Pelajaran bagi Destinasi Lain (Termasuk Indonesia)
Langkah drastis yang diambil Kyoto ini menjadi sebuah studi kasus yang sangat penting bagi destinasi-destinasi wisata lain di seluruh dunia yang juga menghadapi masalah serupa, termasuk Bali di Indonesia. Ini menunjukkan bahwa ada “titik kritis” di mana manfaat ekonomi dari pariwisata sudah tidak lagi sepadan dengan kerusakan sosial dan lingkungan yang ditimbulkannya.

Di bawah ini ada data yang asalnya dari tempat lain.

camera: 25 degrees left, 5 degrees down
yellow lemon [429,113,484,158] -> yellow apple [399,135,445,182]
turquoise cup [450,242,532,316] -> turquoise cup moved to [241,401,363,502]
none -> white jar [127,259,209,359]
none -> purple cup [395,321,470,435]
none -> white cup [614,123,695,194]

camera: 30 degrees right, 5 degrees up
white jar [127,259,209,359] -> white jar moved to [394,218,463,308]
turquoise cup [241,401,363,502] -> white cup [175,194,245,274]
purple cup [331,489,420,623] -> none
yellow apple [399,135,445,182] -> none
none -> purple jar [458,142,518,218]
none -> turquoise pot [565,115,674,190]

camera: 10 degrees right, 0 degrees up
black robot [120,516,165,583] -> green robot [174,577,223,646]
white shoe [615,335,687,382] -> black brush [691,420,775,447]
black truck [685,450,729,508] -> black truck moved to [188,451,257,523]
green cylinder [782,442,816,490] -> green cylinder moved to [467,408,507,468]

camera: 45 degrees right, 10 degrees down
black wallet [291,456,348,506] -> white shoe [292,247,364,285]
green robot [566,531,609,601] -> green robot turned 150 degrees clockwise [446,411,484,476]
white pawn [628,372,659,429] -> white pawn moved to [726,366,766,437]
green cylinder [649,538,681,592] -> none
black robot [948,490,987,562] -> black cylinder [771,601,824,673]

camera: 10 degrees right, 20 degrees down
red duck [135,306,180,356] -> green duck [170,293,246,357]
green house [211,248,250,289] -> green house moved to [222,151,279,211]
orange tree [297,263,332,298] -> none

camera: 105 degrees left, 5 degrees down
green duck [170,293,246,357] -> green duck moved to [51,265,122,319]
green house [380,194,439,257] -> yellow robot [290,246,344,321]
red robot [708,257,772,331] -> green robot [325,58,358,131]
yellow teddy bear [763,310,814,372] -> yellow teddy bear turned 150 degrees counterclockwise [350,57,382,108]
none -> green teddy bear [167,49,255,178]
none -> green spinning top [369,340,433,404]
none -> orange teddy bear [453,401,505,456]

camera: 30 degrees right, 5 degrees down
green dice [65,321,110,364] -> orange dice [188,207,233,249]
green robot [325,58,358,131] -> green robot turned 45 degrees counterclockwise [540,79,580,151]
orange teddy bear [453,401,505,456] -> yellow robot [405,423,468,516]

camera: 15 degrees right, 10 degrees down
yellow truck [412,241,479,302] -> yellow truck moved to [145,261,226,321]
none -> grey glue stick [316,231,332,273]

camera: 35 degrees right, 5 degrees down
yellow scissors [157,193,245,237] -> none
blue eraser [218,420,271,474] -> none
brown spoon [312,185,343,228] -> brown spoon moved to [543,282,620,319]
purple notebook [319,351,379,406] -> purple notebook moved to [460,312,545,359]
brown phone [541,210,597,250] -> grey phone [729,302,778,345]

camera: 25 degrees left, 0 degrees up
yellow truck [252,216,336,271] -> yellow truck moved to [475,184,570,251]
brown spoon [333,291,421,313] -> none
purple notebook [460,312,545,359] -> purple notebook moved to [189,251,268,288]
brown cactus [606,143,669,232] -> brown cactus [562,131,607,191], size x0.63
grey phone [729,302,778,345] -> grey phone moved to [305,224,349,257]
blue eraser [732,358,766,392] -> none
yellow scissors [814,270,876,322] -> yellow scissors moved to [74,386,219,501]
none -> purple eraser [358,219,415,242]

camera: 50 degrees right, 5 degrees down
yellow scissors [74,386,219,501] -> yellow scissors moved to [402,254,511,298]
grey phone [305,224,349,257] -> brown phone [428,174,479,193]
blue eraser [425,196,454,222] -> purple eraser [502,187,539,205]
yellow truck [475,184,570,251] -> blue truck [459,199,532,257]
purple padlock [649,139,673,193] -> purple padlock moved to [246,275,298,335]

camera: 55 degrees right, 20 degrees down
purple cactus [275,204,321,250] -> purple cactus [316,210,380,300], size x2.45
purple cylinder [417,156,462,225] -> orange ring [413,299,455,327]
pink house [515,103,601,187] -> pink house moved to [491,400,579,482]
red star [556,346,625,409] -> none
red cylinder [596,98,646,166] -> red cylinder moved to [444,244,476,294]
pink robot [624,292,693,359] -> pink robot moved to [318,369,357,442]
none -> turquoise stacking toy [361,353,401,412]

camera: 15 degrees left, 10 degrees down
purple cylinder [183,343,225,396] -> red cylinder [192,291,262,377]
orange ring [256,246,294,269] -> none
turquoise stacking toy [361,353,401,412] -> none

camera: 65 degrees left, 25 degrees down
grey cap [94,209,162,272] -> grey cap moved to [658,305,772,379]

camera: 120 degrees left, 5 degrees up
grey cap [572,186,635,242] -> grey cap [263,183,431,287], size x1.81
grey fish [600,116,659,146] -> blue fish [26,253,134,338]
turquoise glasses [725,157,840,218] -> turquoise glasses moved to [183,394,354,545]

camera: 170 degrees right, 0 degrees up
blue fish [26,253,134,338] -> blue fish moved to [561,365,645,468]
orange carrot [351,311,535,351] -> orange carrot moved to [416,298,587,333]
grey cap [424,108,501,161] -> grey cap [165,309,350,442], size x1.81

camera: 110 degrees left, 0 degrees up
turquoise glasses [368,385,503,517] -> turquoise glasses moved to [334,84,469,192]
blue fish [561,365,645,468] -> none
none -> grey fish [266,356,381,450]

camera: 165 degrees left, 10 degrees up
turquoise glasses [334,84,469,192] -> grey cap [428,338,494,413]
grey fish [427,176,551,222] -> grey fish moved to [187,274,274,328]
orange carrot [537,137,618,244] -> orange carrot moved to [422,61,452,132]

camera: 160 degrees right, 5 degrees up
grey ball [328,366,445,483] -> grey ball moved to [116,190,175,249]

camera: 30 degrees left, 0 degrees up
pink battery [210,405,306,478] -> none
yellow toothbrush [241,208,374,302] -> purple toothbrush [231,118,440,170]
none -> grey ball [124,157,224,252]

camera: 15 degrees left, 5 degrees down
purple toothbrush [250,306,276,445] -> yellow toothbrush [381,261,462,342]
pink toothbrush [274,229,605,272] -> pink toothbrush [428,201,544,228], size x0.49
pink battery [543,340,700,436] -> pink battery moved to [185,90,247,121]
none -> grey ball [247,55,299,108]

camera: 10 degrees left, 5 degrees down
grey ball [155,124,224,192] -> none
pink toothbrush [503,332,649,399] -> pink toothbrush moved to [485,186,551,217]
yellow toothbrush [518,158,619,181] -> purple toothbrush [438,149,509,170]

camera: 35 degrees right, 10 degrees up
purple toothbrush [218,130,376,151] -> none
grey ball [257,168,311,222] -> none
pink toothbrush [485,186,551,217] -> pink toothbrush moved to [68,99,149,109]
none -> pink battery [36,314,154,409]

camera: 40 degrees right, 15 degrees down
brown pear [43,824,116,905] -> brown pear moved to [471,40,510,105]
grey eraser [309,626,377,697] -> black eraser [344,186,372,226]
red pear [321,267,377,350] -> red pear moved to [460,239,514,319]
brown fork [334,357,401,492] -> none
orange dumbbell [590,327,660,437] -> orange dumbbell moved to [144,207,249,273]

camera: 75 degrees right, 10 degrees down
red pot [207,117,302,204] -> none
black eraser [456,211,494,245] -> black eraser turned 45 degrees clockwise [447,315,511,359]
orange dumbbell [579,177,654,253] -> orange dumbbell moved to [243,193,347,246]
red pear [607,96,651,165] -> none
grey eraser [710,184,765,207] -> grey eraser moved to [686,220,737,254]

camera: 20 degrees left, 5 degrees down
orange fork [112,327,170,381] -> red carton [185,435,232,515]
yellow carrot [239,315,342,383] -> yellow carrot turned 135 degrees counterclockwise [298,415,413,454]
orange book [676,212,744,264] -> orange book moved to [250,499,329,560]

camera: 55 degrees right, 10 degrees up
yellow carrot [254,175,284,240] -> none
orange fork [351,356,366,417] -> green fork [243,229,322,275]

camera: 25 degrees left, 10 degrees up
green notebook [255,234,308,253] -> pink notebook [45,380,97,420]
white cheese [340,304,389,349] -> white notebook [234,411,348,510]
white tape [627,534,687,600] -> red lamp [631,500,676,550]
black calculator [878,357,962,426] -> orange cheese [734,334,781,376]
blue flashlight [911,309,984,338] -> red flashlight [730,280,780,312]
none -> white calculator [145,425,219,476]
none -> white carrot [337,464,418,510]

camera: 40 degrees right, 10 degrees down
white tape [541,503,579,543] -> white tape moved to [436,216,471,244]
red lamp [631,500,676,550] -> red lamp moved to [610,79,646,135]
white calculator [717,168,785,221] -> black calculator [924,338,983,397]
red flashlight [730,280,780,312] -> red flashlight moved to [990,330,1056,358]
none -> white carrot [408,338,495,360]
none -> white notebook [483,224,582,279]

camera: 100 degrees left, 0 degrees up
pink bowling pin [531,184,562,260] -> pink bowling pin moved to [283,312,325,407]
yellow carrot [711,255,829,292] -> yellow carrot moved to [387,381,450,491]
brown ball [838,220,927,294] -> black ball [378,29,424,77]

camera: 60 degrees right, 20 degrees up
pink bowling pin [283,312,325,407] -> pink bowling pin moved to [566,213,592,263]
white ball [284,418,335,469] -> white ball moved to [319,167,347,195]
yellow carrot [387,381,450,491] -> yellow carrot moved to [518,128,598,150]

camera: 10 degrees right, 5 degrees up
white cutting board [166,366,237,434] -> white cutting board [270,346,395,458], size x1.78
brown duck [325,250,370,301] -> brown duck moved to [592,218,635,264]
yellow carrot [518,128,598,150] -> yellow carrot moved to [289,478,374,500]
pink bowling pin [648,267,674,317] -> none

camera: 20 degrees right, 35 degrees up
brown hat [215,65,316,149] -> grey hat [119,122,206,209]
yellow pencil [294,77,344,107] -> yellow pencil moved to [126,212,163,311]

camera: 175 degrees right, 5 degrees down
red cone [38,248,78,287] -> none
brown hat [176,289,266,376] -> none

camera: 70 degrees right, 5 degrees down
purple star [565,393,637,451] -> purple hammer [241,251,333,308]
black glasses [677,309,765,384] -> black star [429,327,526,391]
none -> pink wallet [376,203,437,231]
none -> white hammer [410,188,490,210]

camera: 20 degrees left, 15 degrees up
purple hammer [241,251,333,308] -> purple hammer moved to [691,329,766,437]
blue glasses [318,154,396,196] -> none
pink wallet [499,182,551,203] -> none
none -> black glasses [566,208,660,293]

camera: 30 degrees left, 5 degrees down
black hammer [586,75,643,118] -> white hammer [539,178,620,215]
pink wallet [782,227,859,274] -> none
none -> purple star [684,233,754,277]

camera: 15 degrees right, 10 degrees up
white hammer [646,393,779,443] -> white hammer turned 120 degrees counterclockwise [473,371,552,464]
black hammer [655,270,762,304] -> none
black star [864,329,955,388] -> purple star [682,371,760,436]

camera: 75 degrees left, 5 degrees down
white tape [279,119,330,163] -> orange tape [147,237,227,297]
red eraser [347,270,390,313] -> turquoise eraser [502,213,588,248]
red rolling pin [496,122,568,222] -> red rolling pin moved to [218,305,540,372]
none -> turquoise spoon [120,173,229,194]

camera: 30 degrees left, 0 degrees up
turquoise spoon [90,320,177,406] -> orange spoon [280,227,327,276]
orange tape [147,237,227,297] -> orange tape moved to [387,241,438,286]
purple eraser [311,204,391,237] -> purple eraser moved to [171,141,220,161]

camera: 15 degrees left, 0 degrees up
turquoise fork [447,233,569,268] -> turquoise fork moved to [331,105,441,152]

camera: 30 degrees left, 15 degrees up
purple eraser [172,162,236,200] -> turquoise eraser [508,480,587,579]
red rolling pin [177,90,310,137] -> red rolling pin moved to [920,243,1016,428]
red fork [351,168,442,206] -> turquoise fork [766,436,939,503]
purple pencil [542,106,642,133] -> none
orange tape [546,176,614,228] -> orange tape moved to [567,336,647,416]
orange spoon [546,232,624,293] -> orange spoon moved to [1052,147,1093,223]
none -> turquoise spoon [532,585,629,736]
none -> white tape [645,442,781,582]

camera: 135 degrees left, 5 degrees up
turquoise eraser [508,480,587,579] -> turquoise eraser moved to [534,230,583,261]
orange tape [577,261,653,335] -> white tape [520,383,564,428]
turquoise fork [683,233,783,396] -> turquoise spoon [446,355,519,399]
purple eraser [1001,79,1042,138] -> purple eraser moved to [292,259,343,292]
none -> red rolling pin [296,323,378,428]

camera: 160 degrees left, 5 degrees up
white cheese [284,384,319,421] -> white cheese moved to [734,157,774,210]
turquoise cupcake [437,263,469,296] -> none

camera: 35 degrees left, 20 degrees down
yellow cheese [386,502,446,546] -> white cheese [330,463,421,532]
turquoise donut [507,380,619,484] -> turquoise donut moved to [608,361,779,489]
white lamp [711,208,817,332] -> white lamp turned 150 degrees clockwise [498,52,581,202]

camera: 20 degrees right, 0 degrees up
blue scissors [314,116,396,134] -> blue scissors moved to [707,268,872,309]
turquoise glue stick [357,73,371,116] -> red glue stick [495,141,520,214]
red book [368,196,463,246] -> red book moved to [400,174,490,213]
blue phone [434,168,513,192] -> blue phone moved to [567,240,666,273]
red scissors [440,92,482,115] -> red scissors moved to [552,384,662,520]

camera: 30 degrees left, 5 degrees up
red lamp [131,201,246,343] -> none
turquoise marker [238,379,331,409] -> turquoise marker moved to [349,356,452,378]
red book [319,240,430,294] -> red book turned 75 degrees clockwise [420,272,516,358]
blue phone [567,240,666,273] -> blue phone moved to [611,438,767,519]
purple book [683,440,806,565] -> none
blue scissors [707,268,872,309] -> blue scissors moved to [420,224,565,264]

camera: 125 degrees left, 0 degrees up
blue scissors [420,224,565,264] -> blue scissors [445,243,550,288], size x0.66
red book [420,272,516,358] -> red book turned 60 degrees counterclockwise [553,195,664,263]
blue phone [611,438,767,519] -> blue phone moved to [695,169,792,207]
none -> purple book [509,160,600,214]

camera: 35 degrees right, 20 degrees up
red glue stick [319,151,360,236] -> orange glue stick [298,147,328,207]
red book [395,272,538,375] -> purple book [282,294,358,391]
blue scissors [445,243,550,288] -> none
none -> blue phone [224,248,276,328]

Di saat banyak destinasi berlomba-lomba menawarkan hotel-hotel bintang 4 dengan harga terjangkau untuk menarik sebanyak mungkin pengunjung, Kyoto justru mengambil arah sebaliknya: membuat dirinya menjadi lebih mahal dan lebih eksklusif.
Untuk mendapatkan informasi terbaru mengenai regulasi perjalanan dan pariwisata di Jepang, sumber-sumber kredibel dari badan pariwisata resmi mereka seperti Japan National Tourism Organization (JNTO) adalah rujukan utama.
Kyoto Naikkan Pajak Hotel Mewah: Demi Menyelamatkan Jiwa Kota
Pada akhirnya, keputusan Kyoto naikkan pajak secara ekstrem ini adalah sebuah pertaruhan yang sangat berisiko. Di satu sisi, mereka berisiko kehilangan sebagian besar pendapatan pariwisata mereka dan dicap sebagai kota yang “tidak ramah turis”. Namun di sisi lain, ini mungkin adalah satu-satunya cara yang tersisa untuk bisa menyelamatkan “jiwa” kota mereka yang unik, melindungi warisan budayanya yang tak ternilai, dan mengembalikan kenyamanan hidup bagi para warganya. Dunia kini akan mengamati dengan saksama: apakah “terapi kejut” yang mahal ini akan berhasil, atau justru akan menjadi bumerang bagi ekonomi Kyoto.